BEGIN

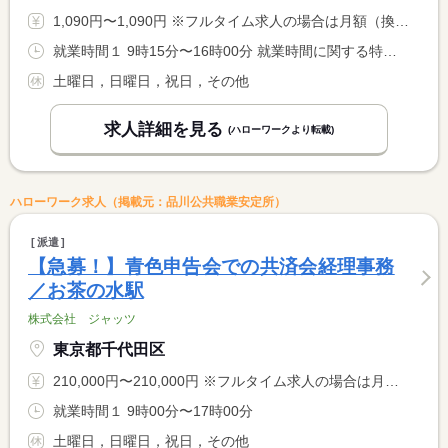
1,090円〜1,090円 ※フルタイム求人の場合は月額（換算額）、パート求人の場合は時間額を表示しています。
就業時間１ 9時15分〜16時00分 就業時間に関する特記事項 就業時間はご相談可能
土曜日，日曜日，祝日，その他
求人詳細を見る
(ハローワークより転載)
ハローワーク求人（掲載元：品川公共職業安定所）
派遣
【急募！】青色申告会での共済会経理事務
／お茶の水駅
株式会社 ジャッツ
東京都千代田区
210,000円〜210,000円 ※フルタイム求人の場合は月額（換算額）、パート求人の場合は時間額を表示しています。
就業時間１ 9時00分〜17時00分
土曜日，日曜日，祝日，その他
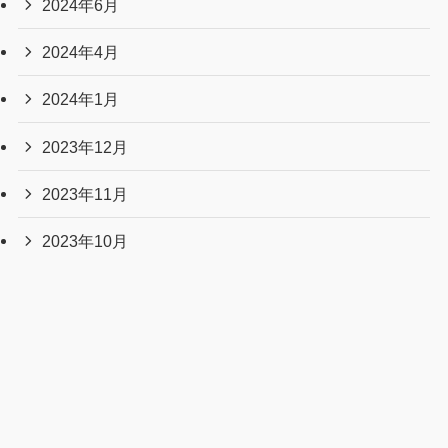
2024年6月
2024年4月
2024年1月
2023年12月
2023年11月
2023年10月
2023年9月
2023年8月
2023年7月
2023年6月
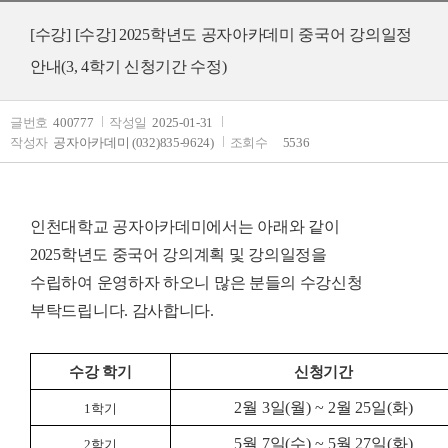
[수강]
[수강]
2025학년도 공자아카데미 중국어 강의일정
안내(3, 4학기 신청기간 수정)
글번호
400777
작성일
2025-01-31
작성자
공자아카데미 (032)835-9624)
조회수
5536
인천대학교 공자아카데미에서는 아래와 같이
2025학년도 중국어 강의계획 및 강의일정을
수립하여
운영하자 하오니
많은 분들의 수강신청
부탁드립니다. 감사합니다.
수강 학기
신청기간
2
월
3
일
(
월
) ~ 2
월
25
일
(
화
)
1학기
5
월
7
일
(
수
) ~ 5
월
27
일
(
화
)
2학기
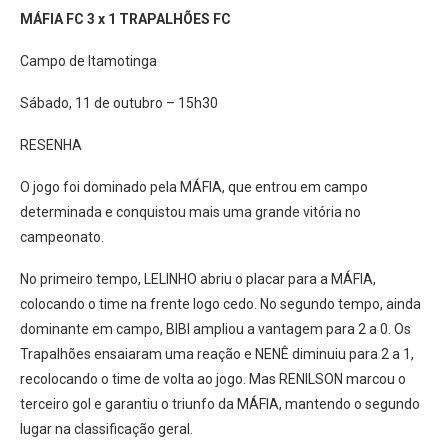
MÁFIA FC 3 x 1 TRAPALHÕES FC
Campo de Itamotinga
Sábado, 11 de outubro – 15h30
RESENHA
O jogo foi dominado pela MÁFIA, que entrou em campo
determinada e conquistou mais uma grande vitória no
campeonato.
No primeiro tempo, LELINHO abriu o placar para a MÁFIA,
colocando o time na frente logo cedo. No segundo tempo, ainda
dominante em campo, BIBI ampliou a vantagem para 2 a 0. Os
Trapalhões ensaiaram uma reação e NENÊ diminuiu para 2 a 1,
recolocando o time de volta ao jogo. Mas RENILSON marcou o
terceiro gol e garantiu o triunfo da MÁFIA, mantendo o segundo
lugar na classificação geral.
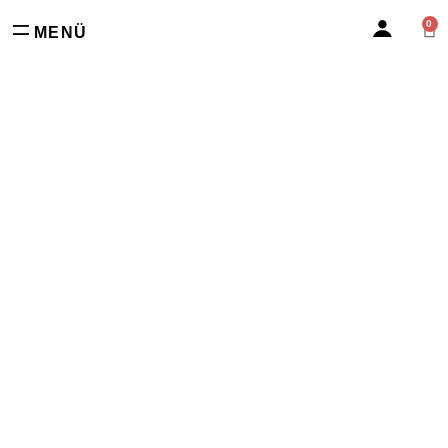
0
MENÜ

END

◆ TASK TO CARRY OUT
Using the entries above, state how many lines contain the string "MÁFIA"; the number is all that is needed.

◆ TASK SOLUTION
4